_Task to complete:_ Reproduce each line of the records below verbatim, omitting the pictures.

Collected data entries
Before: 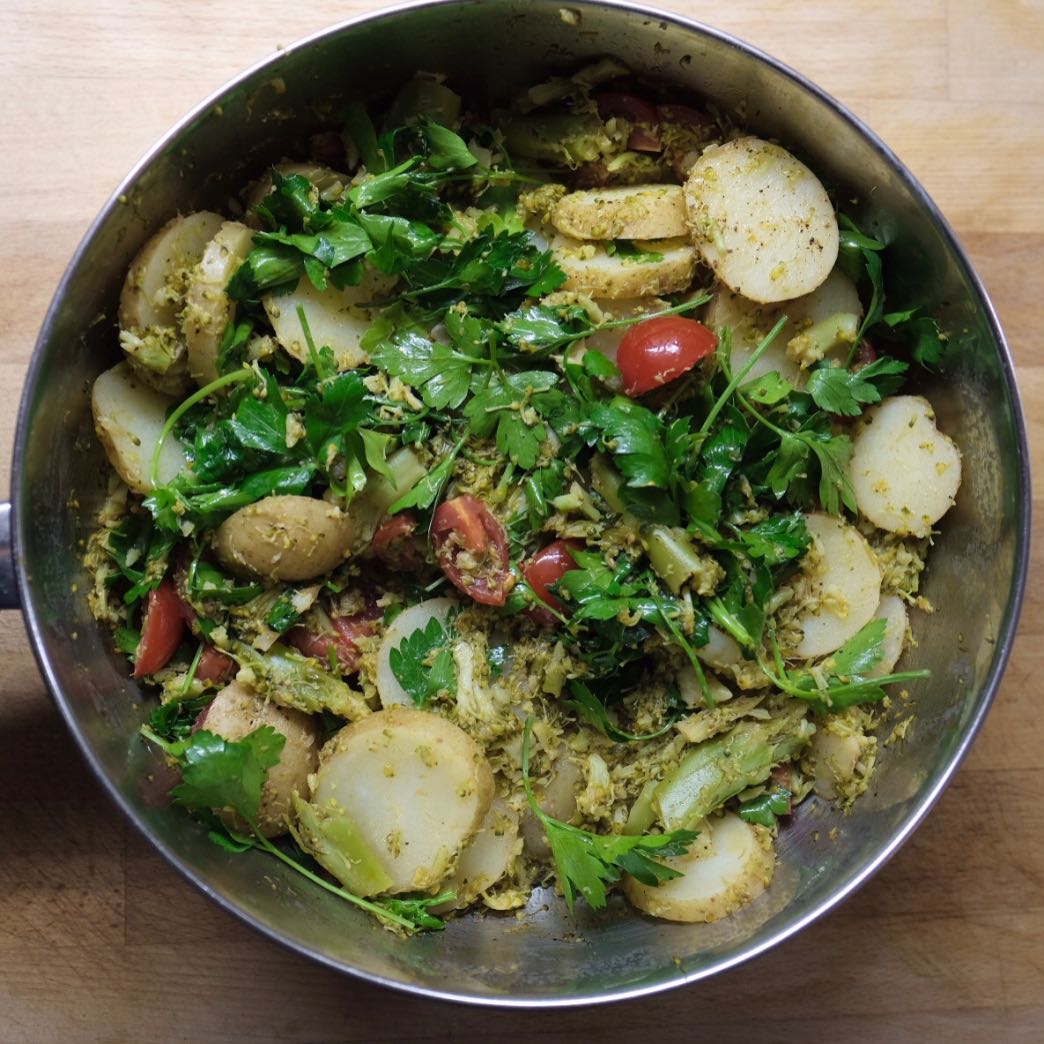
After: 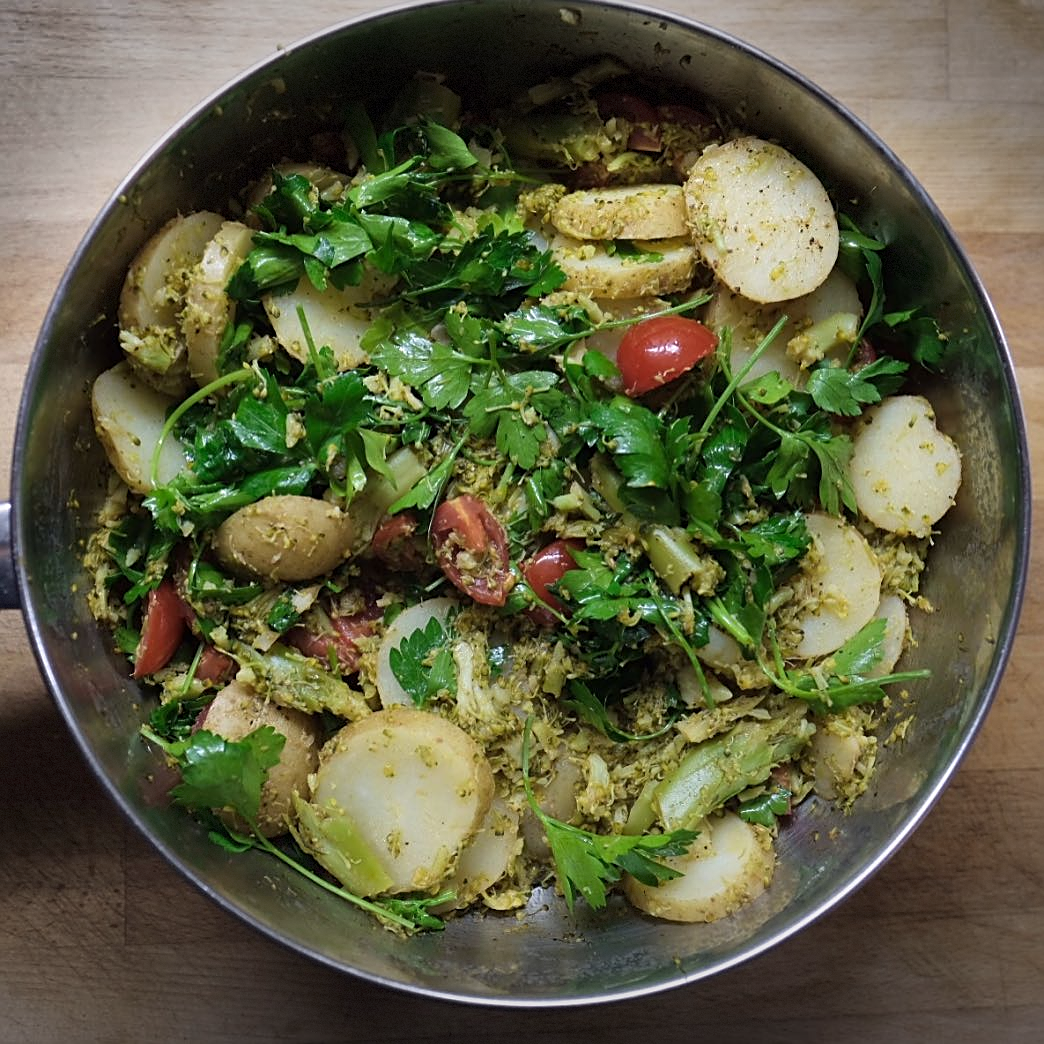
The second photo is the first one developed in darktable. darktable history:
shadows and highlights: shadows 20.91, highlights -82.73, soften with gaussian
sharpen: on, module defaults
vignetting: fall-off start 100%, brightness -0.406, saturation -0.3, width/height ratio 1.324, dithering 8-bit output, unbound false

_Exercise response:_
Before: 
After: 
The second photo is the first one developed in darktable. darktable history:
shadows and highlights: shadows 20.91, highlights -82.73, soften with gaussian
sharpen: on, module defaults
vignetting: fall-off start 100%, brightness -0.406, saturation -0.3, width/height ratio 1.324, dithering 8-bit output, unbound false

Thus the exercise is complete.